Choosing a Program to Show Outcomes
• Choose a project whose impact you want to know and be able to report. Any LSTA-funded project that supports your State's Five-Year Plan and meets the criteria below is potentially appropriate.
• Choose a project with a concrete, clearly-defined audience. "Parents of newborns in Appalachacola County," "fifth-grade teachers and students in the Calamahari School District," or "migrant workers with low literacy skills in Monterey, Dakota," are all examples of clearly-defined audiences for which outcome measurement is possible. “All citizens of the State” are nearly impossible to evaluate (or to reach).
• Choose a project that intends to create outcomes — knowledge, skills, attitudes, or behaviors for participants. For example, Born to Read programs hope to create a behavior (frequent reading to young children), and a knowledge (early reading experiences support child development and later academic success).
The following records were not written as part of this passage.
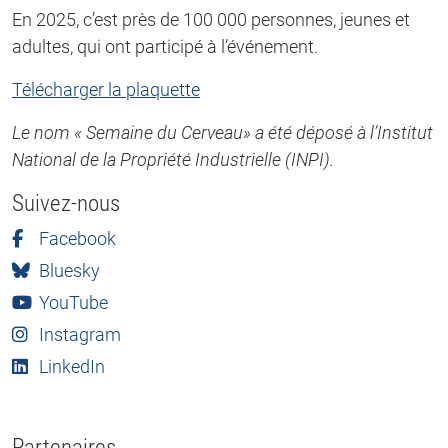
En 2025, c’est près de 100 000 personnes, jeunes et
adultes, qui ont participé à l’événement.
Télécharger la plaquette
Le nom « Semaine du Cerveau» a été déposé à l’Institut
National de la Propriété Industrielle (INPI).
Suivez-nous
Facebook
Bluesky
YouTube
Instagram
LinkedIn
Partenaires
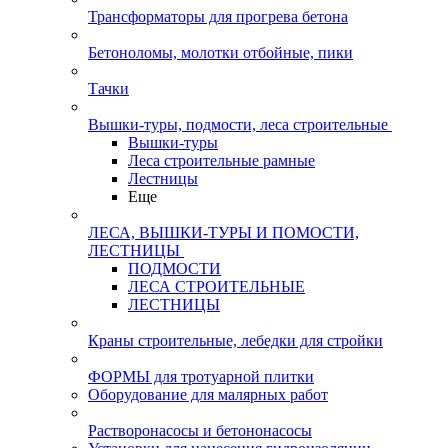
Трансформаторы для прогрева бетона
Бетоноломы, молотки отбойные, пики
Тачки
Вышки-туры, подмости, леса строительные
Вышки-туры
Леса строительные рамные
Лестницы
Еще
ЛЕСА, ВЫШКИ-ТУРЫ И ПОМОСТИ,
ЛЕСТНИЦЫ
ПОДМОСТИ
ЛЕСА СТРОИТЕЛЬНЫЕ
ЛЕСТНИЦЫ
Краны строительные, лебедки для стройки
ФОРМЫ для тротуарной плитки
Оборудование для малярных работ
Растворонасосы и бетононасосы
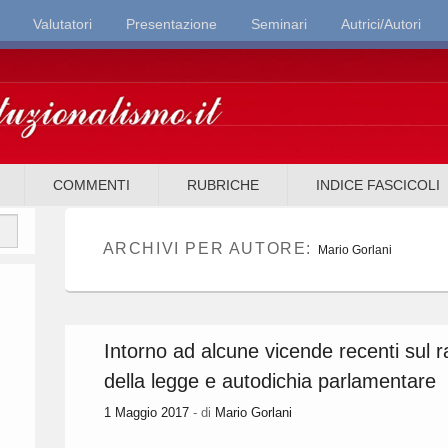
Valutatori
Presentazione
Seminari
Autrici/Autori
it
COMMENTI
RUBRICHE
INDICE FASCICOLI
ARCHIVI PER AUTORE:
Mario Gorlani
Intorno ad alcune vicende recenti sul r
della legge e autodichia parlamentare
1 Maggio 2017
- di
Mario Gorlani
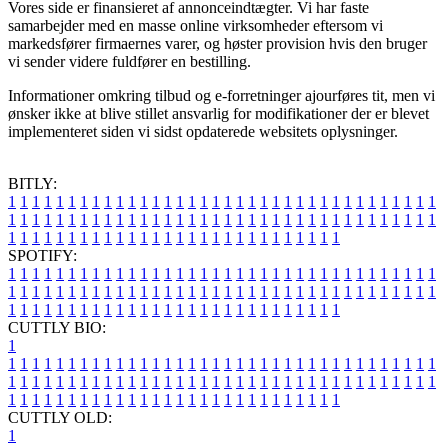
Vores side er finansieret af annonceindtægter. Vi har faste
samarbejder med en masse online virksomheder eftersom vi
markedsfører firmaernes varer, og høster provision hvis den bruger
vi sender videre fuldfører en bestilling.
Informationer omkring tilbud og e-forretninger ajourføres tit, men vi
ønsker ikke at blive stillet ansvarlig for modifikationer der er blevet
implementeret siden vi sidst opdaterede websitets oplysninger.
BITLY:
1
1
1
1
1
1
1
1
1
1
1
1
1
1
1
1
1
1
1
1
1
1
1
1
1
1
1
1
1
1
1
1
1
1
1
1
1
1
1
1
1
1
1
1
1
1
1
1
1
1
1
1
1
1
1
1
1
1
1
1
1
1
1
1
1
1
1
1
1
1
1
1
1
1
1
1
1
1
1
1
1
1
1
1
1
1
1
1
1
1
1
1
1
1
1
1
1
1
1
1
SPOTIFY:
1
1
1
1
1
1
1
1
1
1
1
1
1
1
1
1
1
1
1
1
1
1
1
1
1
1
1
1
1
1
1
1
1
1
1
1
1
1
1
1
1
1
1
1
1
1
1
1
1
1
1
1
1
1
1
1
1
1
1
1
1
1
1
1
1
1
1
1
1
1
1
1
1
1
1
1
1
1
1
1
1
1
1
1
1
1
1
1
1
1
1
1
1
1
1
1
1
1
1
1
CUTTLY BIO:
1
1
1
1
1
1
1
1
1
1
1
1
1
1
1
1
1
1
1
1
1
1
1
1
1
1
1
1
1
1
1
1
1
1
1
1
1
1
1
1
1
1
1
1
1
1
1
1
1
1
1
1
1
1
1
1
1
1
1
1
1
1
1
1
1
1
1
1
1
1
1
1
1
1
1
1
1
1
1
1
1
1
1
1
1
1
1
1
1
1
1
1
1
1
1
1
1
1
1
1
1
CUTTLY OLD:
1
Don't choose a project that will simply provide each library in the State with hardware, information content, or other materials resource. (For our purposes, "access" is a good thing, but not an outcome.)
• Choose a project that is designed to provide several contacts with each participant over time, as in a staff technology training program or a literacy program. An institutional infrastructure program (e.g. computer purchases) or a state-wide electronic database or ILL program is not normally a good candidate for OBPE.